Ülkemizin güneyinde, Irak’ta ve Suriye’de, yıllardan beri devam eden savaşlardan, iç karışıklıklardan sonra yaklaşık üç haftadır Rusya’nın Ukrayna’ya karşı yürüttüğü saldırılar neticesinde milyonlarca Ukraynalı mülteci başta komşu ülkeler olmak üzere başka ülkelere iltica ediyor.
Rusya’ya karşı Batı tarafından yapılan ambargo sadece askeri ve ekonomik düzlemde değil kültür ve sanat alanında da etkisini her geçen gün arttırarak devam ediyor. Amerikalı ve Avrupalı şirketler hızlı bir şekilde Rusya’daki faaliyetlerini durdururken kültür-sanat kurumlarında da benzer bir yaklaşım söz konusu. Batı, her zaman olduğu gibi şimdi de kantarın topunu kaçırıp şu an yaşananlarla hiç alakası olmayan sanatçılara karşı, sadece Rus oldukları için ambargo uyguluyor. İngiltere merkezli müzayede şirketleri Christie’s, Sothbey’s gibi kurumlarda Rus sanatçılara ait eserlerin satışı durduruldu. Rusya da Avrupa’daki müzelere ve galerilere ödünç olarak verdiği eserleri almak için hızlı hareket etmeye çalışıyor çünkü böyle giderse Batılı devletlerin Rus devletine ait bu eserlere el koymaları da hiç şaşırtıcı olmayacak.
Türkiye açısından ise durum biraz daha farklı. Biz hem Ukrayna’yla hem de Rusya’yla diyaloğumuzu sürdürüp iki ülkenin de güvendiği bir konumda duruyoruz. Antalya Diplomasi Forumu’nda iki ülkenin dışişleri bakanlarının, Dışişleri Bakanımız Mevlüt Çavuşoğlu’yla üçlü bir toplantı yapması bunun en net göstergelerinden biri.
Önemli bir durak
Devletler nezdinde durum böyleyken sanat dünyası açısından da pek farklı değil. Hem Ukraynalı hem de Rus sanatçılar için İstanbul tarihte bir kez daha güvenli bir sığınak. 1917 yılında Rus Devrimi’ne karşı mücadele eden Beyaz ordunun mensupları yaşadıkları yenilgi sonrası işgal altındaki İstanbul’a gelmişti. Bir müddet İstanbul’da kalan Beyaz Ruslar buradan başka Avrupa ülkelerine geçmişlerdi. Lakin onların İstanbul’da bulundukları dönemde şehre getirdikleri hareketlilik ve kültürel dönüşümün izleri bugün bile devam ediyor. Örneğin hepimizin bildiği Maksim Gazinosu bu tarihlerde bir Rus tarafından kurulup işletildi.
İstanbul gene hem Ukraynalı hem de Rus pek çok kişiye ev sahipliği yapıyor. Rusların bir kısmı devletlerinin giriştiği savaşa karşı oldukları için buradayken bir kısmı da yaşadıkları ve ilerleyen dönemde daha ağır bir şekilde hissedecekleri ambargoların etkilerinden kaçmak için Türkiye’deler. Çok daha apolitik diyebileceğimizi bu kişiler arasında sanatçılar da mevcut. İstanbul, tarihi öneminden ötürü her zaman Ruslar ve Ukraynalılar için önemli bir şehir. Şimdi bu kişilerin İstanbul’da bulundukları dönemde şehre 1917’deki gibi bir etki bırakıp bırakmayacağını merak ediyorum. Daha önce Suriye’den ve Irak’tan gelerek Türkiye’ye sığınan birçok sanatçı zaten burada doğup yetişmiş olsanız bile kırmanızın çok zor olduğu sanat dünyasının klikleri arasında kendilerine yer bulamadıkları için ya Türkiye’den ayrıldı ya da sanatları adeta görünmez oldu. Bakalım Ukraynalı ve Rus sanatçıları İstanbul’da nasıl bir gelecek bekliyor?

-*-

■ Görev ■
Okuma metninde "Rusya’ya karşı Batı" sözlerinden başlayıp "hiç şaşırtıcı olmayacak." sözleri de dahil olmak üzere olan bölümü yeniden yazın. Bunu yaparken "müzayede şirketleri" yerine "açık artırma şirketleri" koyarak bölümü güncelleyin.

-*-

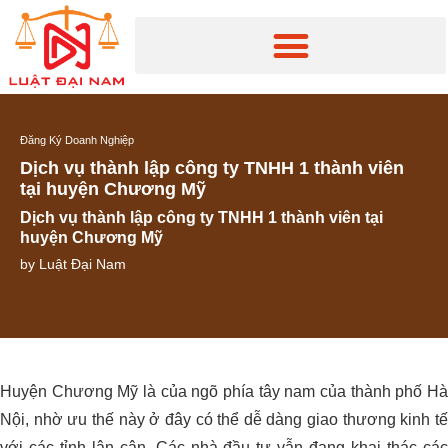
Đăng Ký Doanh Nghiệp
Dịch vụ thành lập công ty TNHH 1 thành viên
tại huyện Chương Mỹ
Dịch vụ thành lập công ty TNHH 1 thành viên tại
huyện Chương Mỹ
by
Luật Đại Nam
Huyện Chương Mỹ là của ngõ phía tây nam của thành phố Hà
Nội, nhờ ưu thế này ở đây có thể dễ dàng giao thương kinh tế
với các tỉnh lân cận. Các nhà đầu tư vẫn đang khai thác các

-*-

■ Yanıt ■
Rusya’ya karşı Batı tarafından yapılan ambargo sadece askeri ve ekonomik düzlemde değil kültür ve sanat alanında da etkisini her geçen gün arttırarak devam ediyor. Amerikalı ve Avrupalı şirketler hızlı bir şekilde Rusya’daki faaliyetlerini durdururken kültür-sanat kurumlarında da benzer bir yaklaşım söz konusu. Batı, her zaman olduğu gibi şimdi de kantarın topunu kaçırıp şu an yaşananlarla hiç alakası olmayan sanatçılara karşı, sadece Rus oldukları için ambargo uyguluyor. İngiltere merkezli açık artırma şirketleri Christie’s, Sothbey’s gibi kurumlarda Rus sanatçılara ait eserlerin satışı durduruldu. Rusya da Avrupa’daki müzelere ve galerilere ödünç olarak verdiği eserleri almak için hızlı hareket etmeye çalışıyor çünkü böyle giderse Batılı devletlerin Rus devletine ait bu eserlere el koymaları da hiç şaşırtıcı olmayacak.